No. We're not going to stratify based on anything. And I think the serious testaments will take a little while to get. So no, we will not be doing that.
Got it. That's very helpful. And then a couple of questions on dengue, if you don't mind. Are there any adverse events or safety signals you're watching for, in particular, at some of the higher doses of 752, maybe GI related for the two ongoing clinical trials?
Janet?
Sure. The dose that we selected for our clinical trials with 752 is safe and well tolerated. And no, we don't believe that there will be a GI signal of the doses selected.

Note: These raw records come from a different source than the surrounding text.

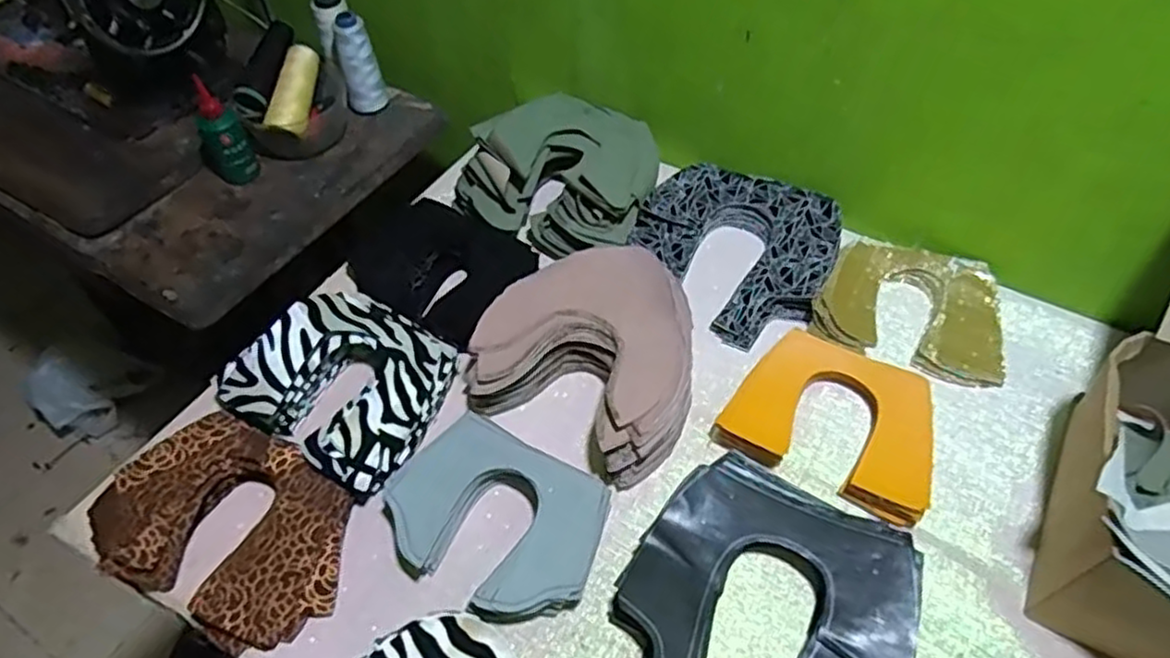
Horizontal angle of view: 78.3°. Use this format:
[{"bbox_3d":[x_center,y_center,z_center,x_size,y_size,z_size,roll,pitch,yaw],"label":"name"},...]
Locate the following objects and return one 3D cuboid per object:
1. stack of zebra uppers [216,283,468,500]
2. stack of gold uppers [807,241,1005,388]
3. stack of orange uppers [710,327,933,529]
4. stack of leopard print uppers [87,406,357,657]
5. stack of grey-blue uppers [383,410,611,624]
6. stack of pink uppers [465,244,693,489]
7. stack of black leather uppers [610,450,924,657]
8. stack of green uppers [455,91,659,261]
[{"bbox_3d":[-0.191,0.041,0.591,0.151,0.064,0.145,26,59,21],"label":"stack of zebra uppers"},{"bbox_3d":[0.298,-0.024,0.652,0.159,0.025,0.129,18,56,16],"label":"stack of gold uppers"},{"bbox_3d":[0.199,0.071,0.584,0.161,0.029,0.133,19,57,17],"label":"stack of orange uppers"},{"bbox_3d":[-0.264,0.144,0.536,0.185,0.041,0.132,21,57,18],"label":"stack of leopard print uppers"},{"bbox_3d":[-0.065,0.140,0.530,0.159,0.038,0.121,24,58,20],"label":"stack of grey-blue uppers"},{"bbox_3d":[0.010,0.017,0.608,0.178,0.055,0.177,23,58,19],"label":"stack of pink uppers"},{"bbox_3d":[0.122,0.195,0.485,0.187,0.040,0.186,26,59,21],"label":"stack of black leather uppers"},{"bbox_3d":[-0.021,-0.167,0.731,0.182,0.079,0.170,19,55,15],"label":"stack of green uppers"}]

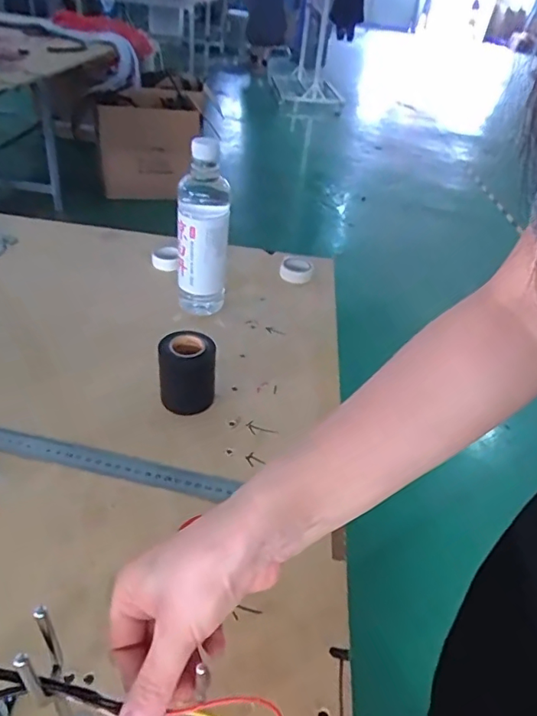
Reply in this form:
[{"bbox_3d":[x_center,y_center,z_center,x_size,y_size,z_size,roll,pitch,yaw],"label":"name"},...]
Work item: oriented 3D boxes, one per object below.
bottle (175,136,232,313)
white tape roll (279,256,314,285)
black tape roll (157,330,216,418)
[{"bbox_3d":[-0.085,-0.151,0.657,0.065,0.207,0.056,3,39,-5],"label":"bottle"},{"bbox_3d":[0.045,-0.145,0.819,0.052,0.021,0.057,4,39,-3],"label":"white tape roll"},{"bbox_3d":[-0.089,0.019,0.558,0.058,0.077,0.054,4,39,-3],"label":"black tape roll"}]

All right. That's very helpful. And lastly, how might, I guess, broader availability of Takeda's new vaccine, I guess, impact the landscape for new therapeutics in this space? And maybe what implications could this have for the development of 752 in the future?
Janet, do you want to address or John?
So I can start and then perhaps John, you might like to take over. So I think that the vaccine is unfortunately following on the heels of Avastin, which led to some severe adverse actions. And so I think there was the concerns initially about vaccine uptake. I think that may be a problem, unfortunately, for people. And I think the population is largely intended for is starting with children, which makes a lot of sense, but I think leaves a large unmet need for many people who live in dengue endemic areas. And certainly, I think, secondly, the question is around the durability of the vaccine and people who don't live in dengue endemic areas potentially visiting dengue endemic areas and needing something shorter-term for treatment or prevention. So I think the awareness to the vaccine may actually drive people being more aware of the need for therapy. John, I'll hand it over to you.
Yes. So I think a lot was said. So obviously, in the endemic areas, we welcome the fact that they could have a vaccine because there's been nothing there. But there is durability specifically looking at the created vaccine after three years, it is starting to come down. Given the past experience in those areas with the Sanofi vaccine and the disappointment by many of those countries, it's going to be interesting to see what the uptake is there. But for wealthier countries where it might be more of a travelers' market, particularly if you look at the travelers' market in the United States, a lot of travelers are reluctant to get vaccinated, particularly as serious before they travel. We saw this with Hepatitis A; we saw it with others. So an oral prophylactic for the prophylaxis of travel is really what would be preferred there. And then, of course, even with the military and so forth, where maybe you're not going to be able to schedule.
Thank you again for joining us today. Thank you.
Thank you for your participation in today's conference call. This concludes the call. You may now disconnect.